= RECORDS SUPPLIED =
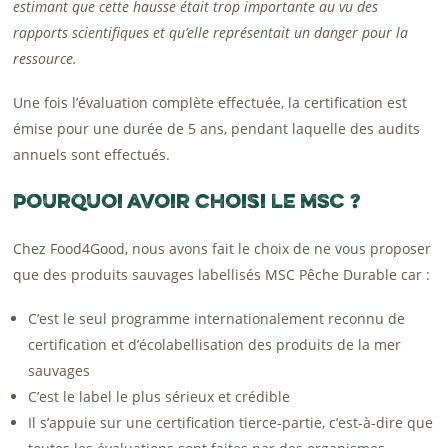
estimant que cette hausse était trop importante au vu des
rapports scientifiques et qu’elle représentait un danger pour la
ressource.
Une fois l’évaluation complète effectuée, la certification est
émise pour une durée de 5 ans, pendant laquelle des audits
annuels sont effectués.
Pourquoi avoir choisi le MSC ?
Chez Food4Good, nous avons fait le choix de ne vous proposer
que des produits sauvages labellisés MSC Pêche Durable car :
C’est le seul programme internationalement reconnu de
certification et d’écolabellisation des produits de la mer
sauvages
C’est le label le plus sérieux et crédible
Il s’appuie sur une certification tierce-partie, c’est-à-dire que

= PROBLEM DESCRIPTION =
Copy every line of text in the listing above word for word, and leave out any pictures.

= EXERCISE RESULT =
estimant que cette hausse était trop importante au vu des
rapports scientifiques et qu’elle représentait un danger pour la
ressource.
Une fois l’évaluation complète effectuée, la certification est
émise pour une durée de 5 ans, pendant laquelle des audits
annuels sont effectués.
Pourquoi avoir choisi le MSC ?
Chez Food4Good, nous avons fait le choix de ne vous proposer
que des produits sauvages labellisés MSC Pêche Durable car :
C’est le seul programme internationalement reconnu de
certification et d’écolabellisation des produits de la mer
sauvages
C’est le label le plus sérieux et crédible
Il s’appuie sur une certification tierce-partie, c’est-à-dire que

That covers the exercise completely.